🤖 AI Summary
This work addresses the robustness and scalability challenges in content moderation of synthetic versus natural images. We propose the first dedicated multimodal moderation model for synthetic imagery, built upon the Gemma-3 (4B-parameter) architecture as a vision-language joint model. Our method introduces an adversarial data generation pipeline enabling controllable, diverse, and semantically consistent synthesis of harmful images; integrates strategy-driven fine-tuning, adversarial sample augmentation, and multi-source harm classification via joint training; and achieves fine-grained detection across three critical harm categories: pornography, violence/gore, and hazardous content. Evaluated on both internal and external benchmarks, our model surpasses state-of-the-art baselines—including LLaVAGuard, GPT-4o mini, and the base Gemma-3—establishing new SOTA performance in synthetic image moderation. Notably, we release the first open-source, synthetic-image-specific moderation model, advancing practical multilingual and multimodal AI safety governance.
📝 Abstract
We introduce ShieldGemma 2, a 4B parameter image content moderation model built on Gemma 3. This model provides robust safety risk predictions across the following key harm categories: Sexually Explicit, Violence &Gore, and Dangerous Content for synthetic images (e.g. output of any image generation model) and natural images (e.g. any image input to a Vision-Language Model).
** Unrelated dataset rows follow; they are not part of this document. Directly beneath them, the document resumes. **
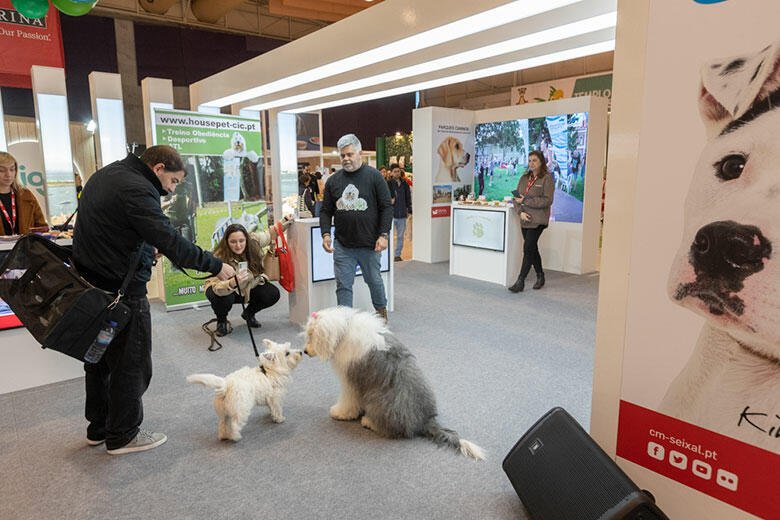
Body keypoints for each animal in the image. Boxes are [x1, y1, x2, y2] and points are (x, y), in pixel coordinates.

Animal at [302, 306, 484, 462]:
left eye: (312, 335)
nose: (304, 351)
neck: (345, 330)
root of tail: (425, 420)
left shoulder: (350, 380)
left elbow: (348, 400)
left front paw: (339, 413)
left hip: (379, 400)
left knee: (390, 429)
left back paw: (369, 422)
We evaluated on both internal and external benchmarks to demonstrate state-of-the-art performance compared to LlavaGuard citep{helff2024llavaguard}, GPT-4o mini citep{hurst2024gpt}, and the base Gemma 3 model citep{gemma_2025} based on our policies. Additionally, we present a novel adversarial data generation pipeline which enables a controlled, diverse, and robust image generation. ShieldGemma 2 provides an open image moderation tool to advance multimodal safety and responsible AI development.